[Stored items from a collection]
+ + +

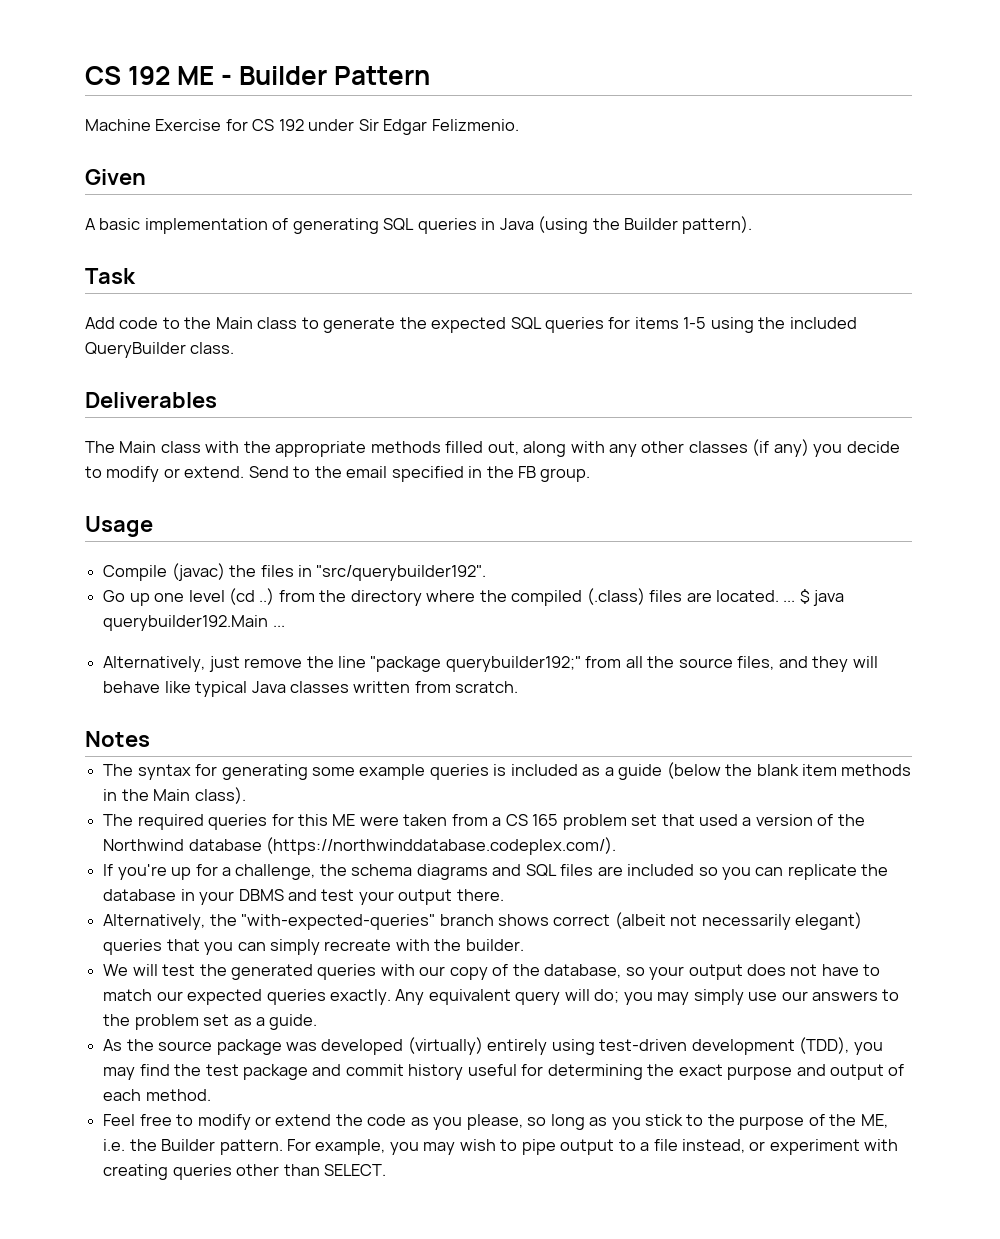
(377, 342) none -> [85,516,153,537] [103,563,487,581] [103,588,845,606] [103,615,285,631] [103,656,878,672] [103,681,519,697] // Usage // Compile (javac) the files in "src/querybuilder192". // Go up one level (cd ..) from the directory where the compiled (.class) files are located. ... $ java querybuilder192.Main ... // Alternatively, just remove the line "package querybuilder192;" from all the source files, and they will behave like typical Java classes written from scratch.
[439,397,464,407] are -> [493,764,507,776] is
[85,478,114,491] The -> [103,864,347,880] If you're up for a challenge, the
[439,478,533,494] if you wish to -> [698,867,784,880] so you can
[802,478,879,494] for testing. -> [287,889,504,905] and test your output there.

+ + +

• [EXERCISE BRIEF]:
Please copy the line holding "[85,478,114,491] The ->" and all lines after it to the end of the records, exactly, and nothing else.

• [RESULT]:
[85,478,114,491] The -> [103,864,347,880] If you're up for a challenge, the
[439,478,533,494] if you wish to -> [698,867,784,880] so you can
[802,478,879,494] for testing. -> [287,889,504,905] and test your output there.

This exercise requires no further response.